Blood Grove by Walter Mosley
Published by Mulholland Books on February 2, 2021
Walter Mosley has a permanent position on my list of three favorite crime novelists. He secured that position with intelligent prose, credible plots, and complex characterizations. Add compassion and humanity, and you've got a storyteller who rises about the crowd. All of those elements combine in Mosley’s most recent Easy Rawlins novel.
Blood Grove takes place in 1969, a century after the Civil War ended “but the remnants could still be felt, still killed over on any street corner in the country.” Easy has earned the respect of a few members of the LAPD; many others would be happy to shoot him because of his skin color.

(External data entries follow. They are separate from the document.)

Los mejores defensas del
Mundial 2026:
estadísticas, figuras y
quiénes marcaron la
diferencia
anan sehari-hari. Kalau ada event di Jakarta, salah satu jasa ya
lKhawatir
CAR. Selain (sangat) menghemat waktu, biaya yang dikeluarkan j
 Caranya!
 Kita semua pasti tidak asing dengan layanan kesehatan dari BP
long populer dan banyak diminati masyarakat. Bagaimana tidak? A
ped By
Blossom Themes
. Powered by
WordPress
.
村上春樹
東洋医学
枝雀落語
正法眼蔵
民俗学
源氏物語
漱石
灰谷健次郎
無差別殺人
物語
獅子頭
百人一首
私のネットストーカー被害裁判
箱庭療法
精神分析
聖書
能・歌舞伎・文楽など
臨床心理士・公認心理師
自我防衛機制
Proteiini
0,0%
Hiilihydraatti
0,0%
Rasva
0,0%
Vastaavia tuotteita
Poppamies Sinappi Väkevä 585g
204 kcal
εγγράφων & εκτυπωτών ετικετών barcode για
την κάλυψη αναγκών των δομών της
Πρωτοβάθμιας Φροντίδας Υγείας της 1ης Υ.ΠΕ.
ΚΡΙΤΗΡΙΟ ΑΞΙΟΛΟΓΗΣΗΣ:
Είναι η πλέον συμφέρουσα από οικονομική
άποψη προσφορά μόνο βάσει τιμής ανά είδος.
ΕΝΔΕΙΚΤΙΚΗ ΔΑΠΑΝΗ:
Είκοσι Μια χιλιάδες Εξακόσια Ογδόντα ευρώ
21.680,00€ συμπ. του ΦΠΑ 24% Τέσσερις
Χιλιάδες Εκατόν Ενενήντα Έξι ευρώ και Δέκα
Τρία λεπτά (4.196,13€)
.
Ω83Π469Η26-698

Easy is enjoying some alone time in his office when a man named Craig Killian walks in. Killian thinks he might have stabbed a man to death. He was in an orange grove where he saw a woman tied to a tree. He also saw a man holding a knife. Killian fought him and eventually realized that the knife was deep in the man’s chest. He lost consciousness after battling the man and, when he woke up, the man and woman were gone.
Killian endured some trauma in Vietnam and suffers from what would now be diagnosed as PTSD, but he doesn’t seem delusional. He wants to know what he might have done. He believes the woman called the man Alonzo. Since Alonzo was black, someone suggested to Killian that Easy might be in a good position to ask around and learn Alonzo’s fate.
Killian’s story is missing some pieces but Easy is a soft touch for damaged veterans. He takes the case, embarking on a twisting plot involving mistaken and multiple identities. His investigation leads him to a sex club, a bank heist, an embezzler, more murders, and multiple encounters with dangerous people. Along the way, Easy enlists the services of his own dangerous people, including series regular Raymond “Mouse” Alexander.
Other series regulars, including Jackson Blue and his wife Jewelle, make appearances, Jackson having made a career change that gives him the self-confidence he always lacked. Not lacking in self-confidence is Easy’s adopted daughter Feather, who meets her blood uncle for the first time, a hippy who must overcome Easy’s protective skepticism.
What is there to say about a new Easy Rawlins novel? Mosley has developed Easy and the secondary characters in such depth over the years that, at this point, only the plot details distinguish one novel from the next. And the plots are always good. Easy pounds the pavement, makes civilized inquiries, and calls in favors while waiting for the moment when a white cop decides to put him down. Through persistence and deduction, he moves closer to the truth a step at a time. Like every Easy Rawlins novel, Blood Grove is a treat for fans of intelligent crime fiction.